Chelsey “Sully” Sullenberger, the pilot who became a national hero for landing his US Airways flight safely in the Hudson River after a collision with a flock of geese, is among those who refuse to pass through the scanners. He says that they expose crew to excessive radiation, which they already suffer from while flying. Most passengers object on the grounds that the “porno scanners” are an invasion of privacy.

Those who refuse to comply must submit to an “enhanced pat-down” so thorough that it has led to brawls and accusations of molestation. John Tyner became a hero to millions of passengers when he was thrown out of San Diego airport after threatening a security guard with the words: “You touch my junk and I’ll have you arrested”.
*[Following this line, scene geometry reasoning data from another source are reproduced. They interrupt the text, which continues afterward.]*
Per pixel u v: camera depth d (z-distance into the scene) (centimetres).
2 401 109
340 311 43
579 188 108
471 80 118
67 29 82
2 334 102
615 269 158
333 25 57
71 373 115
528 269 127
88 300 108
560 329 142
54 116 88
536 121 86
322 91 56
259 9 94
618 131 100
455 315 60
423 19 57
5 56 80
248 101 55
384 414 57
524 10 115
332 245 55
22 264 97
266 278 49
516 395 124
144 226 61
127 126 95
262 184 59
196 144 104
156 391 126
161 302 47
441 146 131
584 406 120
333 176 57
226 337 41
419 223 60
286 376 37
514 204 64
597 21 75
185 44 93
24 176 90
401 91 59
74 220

Protesters organising the campaign over Thanksgiving are urging passengers to insist on having a pat-down, in the hope of bringing airports to a standstill. Another campaign,, is asking travellers who are able to take alternative transport to eschew air travel altogether.

“TSA is not going have the manpower to stick their hands in the pants of every man coming through,” said James Babb, the advertising consultant who co-founded the campaign. He said some men were planning to arrive at airports wearing kilts but no underwear, while others are vowing to stage “nude protests” inside airport terminals.

John Pistole, the TSA chief, called the planned opt-out “irresponsible”.